Try it
Look through the records below and copy each line that includes the word "otto".

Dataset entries
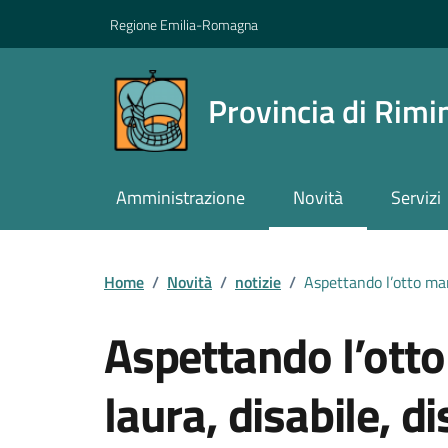
Vai ai contenuti
Vai al footer
Regione Emilia-Romagna
Provincia di Rimi
Amministrazione
Novità
Servizi
Contenuti in evidenza
Home
/
Novità
/
notizie
/
Aspettando l’otto marz
Aspettando l’otto 
laura, disabile, d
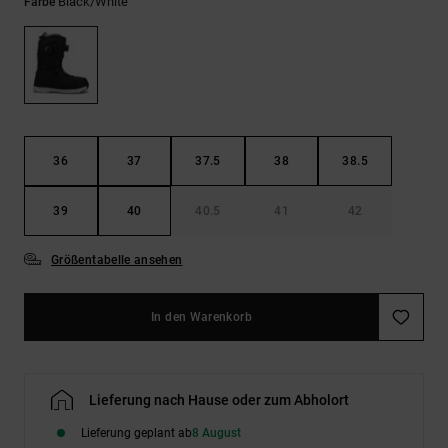
Kontaktformular.
Black/white
Farbe
FAQ
ansehen
36
37
37.5
38
38.5
39
40
40.5
41
42
Größentabelle ansehen
In den Warenkorb
Lieferung nach Hause oder zum Abholort
Lieferung geplant ab
8 August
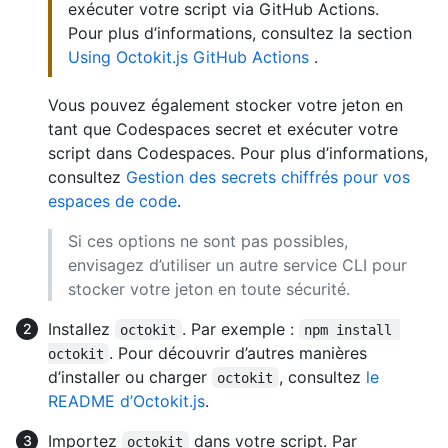
exécuter votre script via GitHub Actions.
Pour plus d’informations, consultez la section
Using Octokit.js GitHub Actions
.
Vous pouvez également stocker votre jeton en
tant que Codespaces secret et exécuter votre
script dans Codespaces. Pour plus d’informations,
consultez
Gestion des secrets chiffrés pour vos
espaces de code
.
Si ces options ne sont pas possibles,
envisagez d’utiliser un autre service CLI pour
stocker votre jeton en toute sécurité.
Installez
. Par exemple :
octokit
npm install 
. Pour découvrir d’autres manières
octokit
d’installer ou charger
, consultez
le
octokit
README d’Octokit.js
.
Importez
dans votre script. Par
octokit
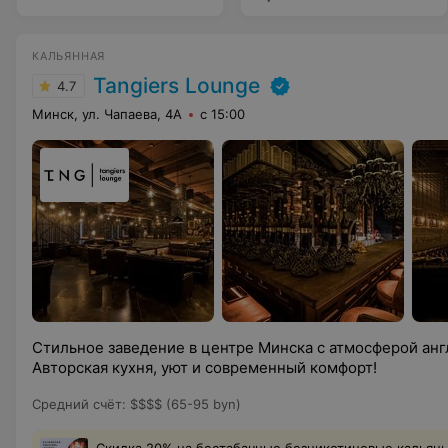
КАЛЬЯННАЯ
Tangiers Lounge
4.7
Минск, ул. Чапаева, 4А
с 15:00
Стильное заведение в центре Минска с атмосферой анг
Авторская кухня, уют и современный комфорт!
Средний счёт
:
$$$$ (65-95 byn)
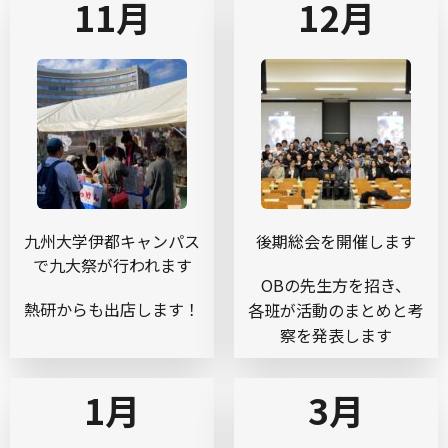
11月
12月
九州大学伊都キャンパス
後期総会を開催します
で九大祭が行われます
OBの先生方を招き、
熱研からも出店します！
各班が活動のまとめと考
察を発表します
1月
3月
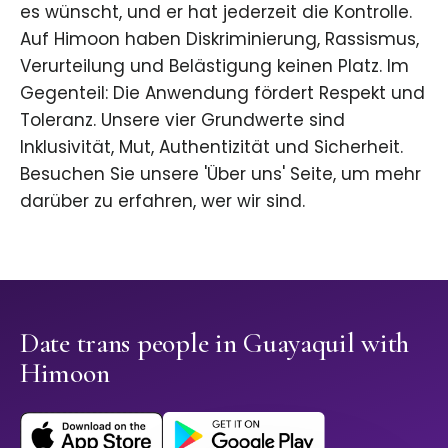
es wünscht, und er hat jederzeit die Kontrolle.
Auf Himoon haben Diskriminierung, Rassismus,
Verurteilung und Belästigung keinen Platz. Im
Gegenteil: Die Anwendung fördert Respekt und
Toleranz. Unsere vier Grundwerte sind
Inklusivität, Mut, Authentizität und Sicherheit.
Besuchen Sie unsere 'Über uns' Seite, um mehr
darüber zu erfahren, wer wir sind.
Date trans people in Guayaquil with
Himoon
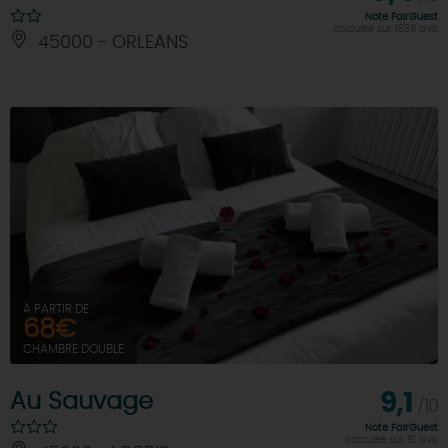
Note FairGuest
calculée sur 1838 avis
45000 - ORLEANS
À PARTIR DE
68€
CHAMBRE DOUBLE
Au Sauvage
9,1
/10
Note FairGuest
calculée sur 91 avis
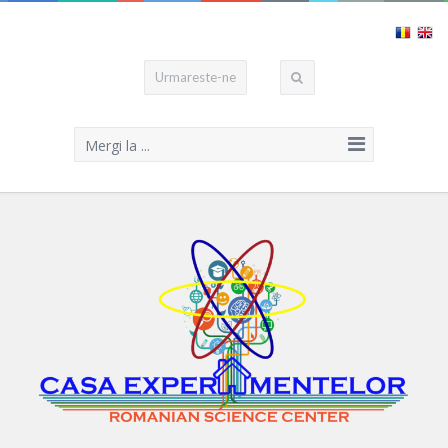
Urmareste-ne
Mergi la ...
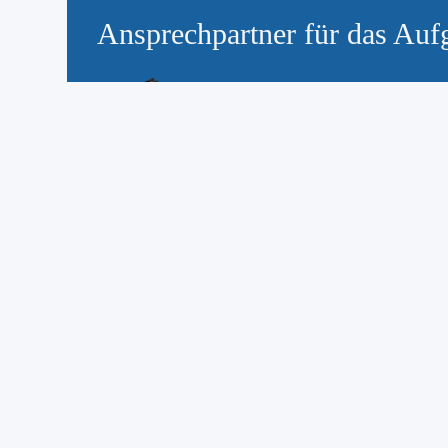
Ansprechpartner für das Auf
Sebastian Ott
Koordination Bereich B
ott@gymnasium-gag.de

Completed task
Aspettando l’otto marz
Aspettando l’otto 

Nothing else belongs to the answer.